### Provided records ###
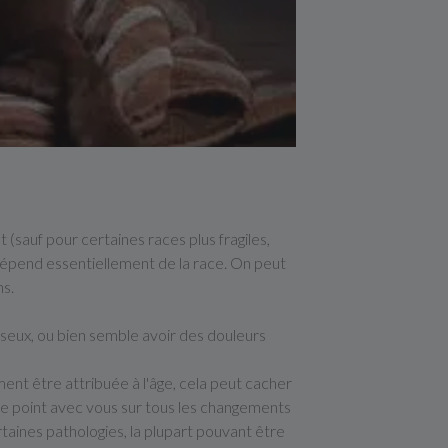
 (sauf pour certaines races plus fragiles,
o dépend essentiellement de la race. On peut
ns.
sseux, ou bien semble avoir des douleurs
ent être attribuée à l'âge, cela peut cacher
e le point avec vous sur tous les changements
aines pathologies, la plupart pouvant être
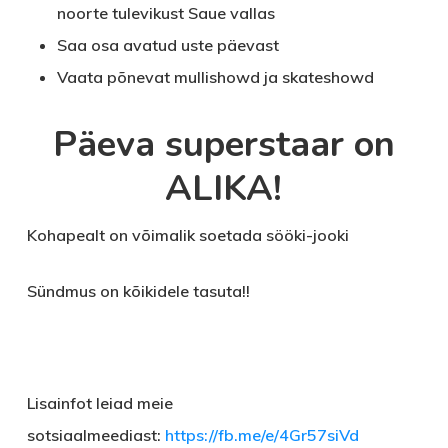
noorte tulevikust Saue vallas
Saa osa avatud uste päevast
Vaata põnevat mullishowd ja skateshowd
Päeva superstaar on
ALIKA!
Kohapealt on võimalik soetada sööki-jooki
Sündmus on kõikidele tasuta!!
Lisainfot leiad meie
sotsiaalmeediast:
https://fb.me/e/4Gr57siVd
###
Exercise description
Copy the data word for word, starting with the line that contains "noorte tulevikust Saue vallas" and continuing through the end of the data.

The answer
noorte tulevikust Saue vallas
Saa osa avatud uste päevast
Vaata põnevat mullishowd ja skateshowd
Päeva superstaar on
ALIKA!
Kohapealt on võimalik soetada sööki-jooki
Sündmus on kõikidele tasuta!!
Lisainfot leiad meie
sotsiaalmeediast:
https://fb.me/e/4Gr57siVd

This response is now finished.